For the past few months though, my headway has been measured in millimetres; in fractions of millimetres.  Having corrected most of my original mistakes and misalignments, my progress is now dictated by how fast my muscles grow and stretch – the days of rapid advancement seem to be over.  And so, of course, I decided that I wasn’t actually making headway at all and was accordingly discouraged.  After all, when improvements happen incrementally, it’s easy to miss them.

Until, that is, you reach a milestone.  Two months ago it was seeing my toes in Floor Bow (I was so surprised that I let go of my feet and faceplanted into the floor).  Once, I balanced for a whole set of Standing Bow without falling out (although I think this was less of a milestone and more of a freak of nature).  And today, I strained towards my toes in Paschimottanasana, desperately pointing my thumbs back towards my face… and just barely felt my fringe graze the tips of my thumbnails.  Instant headrush; instant gratification.

Except it wasn’t instant, not at all.  Ten months of practice – of walking the hips back and locking the knee and bending forward from the lower spine – were needed for these two seconds of contact between a strand of hair and an unmanicured fingernail.  And progress was being made all that time; it was just too gradual to be noted.  The milestone gets the glory, when I undoubtedly made just the same amount of headway yesterday, or the day before.

And so this is what I was telling myself during Savasana (I mean… *cough*… after Savasana.  Because I never let my mind wander in Savasana): Enjoy the milestone, but make sure you acknowledge the work you do daily as you move towards it.  Because you’re working your ass off in the hot room, so I can guarantee you’re improving – even when it doesn’t feel like it.



  1. tonight, my only goal was to repeat a really simple mantra over and over again during all of floor series, which is when my mind tends to go haywire and I decide that I’m “too tired” to do all of the spine strengthening postures. Baby steps.

  2. I’ve been taking bikram classes in Korea… and since Korean is not my mother language, I always feel a bit lost. You mention “lock the knee!” alot.. and I’ve never heard my instructor say that (at least in english)… i know it seems self-explanatory but could you explain more about that phrase “lock the knee”? Is it just about keeping your leg straight as possible?

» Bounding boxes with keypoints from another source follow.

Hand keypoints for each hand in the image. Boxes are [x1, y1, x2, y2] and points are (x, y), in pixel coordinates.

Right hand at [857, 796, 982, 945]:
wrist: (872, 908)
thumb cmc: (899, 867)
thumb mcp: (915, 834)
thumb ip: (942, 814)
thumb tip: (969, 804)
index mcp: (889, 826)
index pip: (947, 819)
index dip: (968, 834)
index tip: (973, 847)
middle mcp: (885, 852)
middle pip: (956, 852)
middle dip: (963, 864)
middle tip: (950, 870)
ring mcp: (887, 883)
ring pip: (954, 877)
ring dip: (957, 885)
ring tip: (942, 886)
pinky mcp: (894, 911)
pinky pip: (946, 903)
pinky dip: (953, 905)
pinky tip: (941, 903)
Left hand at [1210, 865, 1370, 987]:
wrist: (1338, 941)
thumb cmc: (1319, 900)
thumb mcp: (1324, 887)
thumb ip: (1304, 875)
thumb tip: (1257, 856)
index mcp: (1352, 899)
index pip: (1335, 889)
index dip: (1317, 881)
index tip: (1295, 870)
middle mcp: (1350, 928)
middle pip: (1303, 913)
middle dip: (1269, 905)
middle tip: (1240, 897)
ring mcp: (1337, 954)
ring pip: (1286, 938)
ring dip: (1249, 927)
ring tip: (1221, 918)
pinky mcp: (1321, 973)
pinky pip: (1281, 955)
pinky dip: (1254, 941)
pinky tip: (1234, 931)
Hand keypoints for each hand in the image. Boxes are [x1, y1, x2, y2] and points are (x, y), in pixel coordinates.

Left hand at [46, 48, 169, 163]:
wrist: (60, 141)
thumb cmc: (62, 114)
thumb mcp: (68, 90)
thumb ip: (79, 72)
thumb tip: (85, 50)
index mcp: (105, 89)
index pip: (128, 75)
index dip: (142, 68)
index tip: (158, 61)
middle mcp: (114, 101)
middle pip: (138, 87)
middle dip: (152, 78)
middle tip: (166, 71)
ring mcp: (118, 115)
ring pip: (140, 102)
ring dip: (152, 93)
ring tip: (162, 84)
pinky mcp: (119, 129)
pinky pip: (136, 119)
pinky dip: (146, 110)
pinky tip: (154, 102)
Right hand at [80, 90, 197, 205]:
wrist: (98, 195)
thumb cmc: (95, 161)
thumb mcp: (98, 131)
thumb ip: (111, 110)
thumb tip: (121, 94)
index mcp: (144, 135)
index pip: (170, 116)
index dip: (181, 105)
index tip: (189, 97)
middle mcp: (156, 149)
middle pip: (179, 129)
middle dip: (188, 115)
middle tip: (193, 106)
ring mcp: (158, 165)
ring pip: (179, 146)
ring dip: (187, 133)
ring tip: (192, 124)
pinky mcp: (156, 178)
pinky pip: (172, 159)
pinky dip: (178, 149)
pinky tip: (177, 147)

    • It’s easier to show than explain, but I’ll try! Keeping the leg straight is the start of it, but definitely not the whole thing. Try this standing in front of a mirror at home or before class – and make sure you’re wearing something short enough that you can see your knees and most of your thighs.

      First make sure your legs are straight… then CONTRACT your thigh muscles really hard. If you’re doing it right, you’ll be able to see your kneecap physically lift up a bit on your leg as the muscles shorten. THAT’S locking your knee. Your thighs should feel super-tight and solid – no loose muscles anywhere. Experiment a bit – at first you might find it easier to try doing one leg at a time to see the difference.

      At first you might only be able to do it for a few seconds (or if you’re like me, half a second). But over time you’ll be able to hold it for full poses… and eventually your knee will be SO locked that your leg actually looks like it’s bowing back a bit like this:

      If this doesn’t make sense, let me know and I’ll try to find a different way of explaining it! It’s so interesting that this isn’t in the Korean dialogue – you hear it fifty times each class in English. At the start of Standing Head to Knee, for example, we hear that we have to have the knee locked before we kick out – that if the standing leg is bending, the posture hasn’t started yet. Do your teachers say something similar?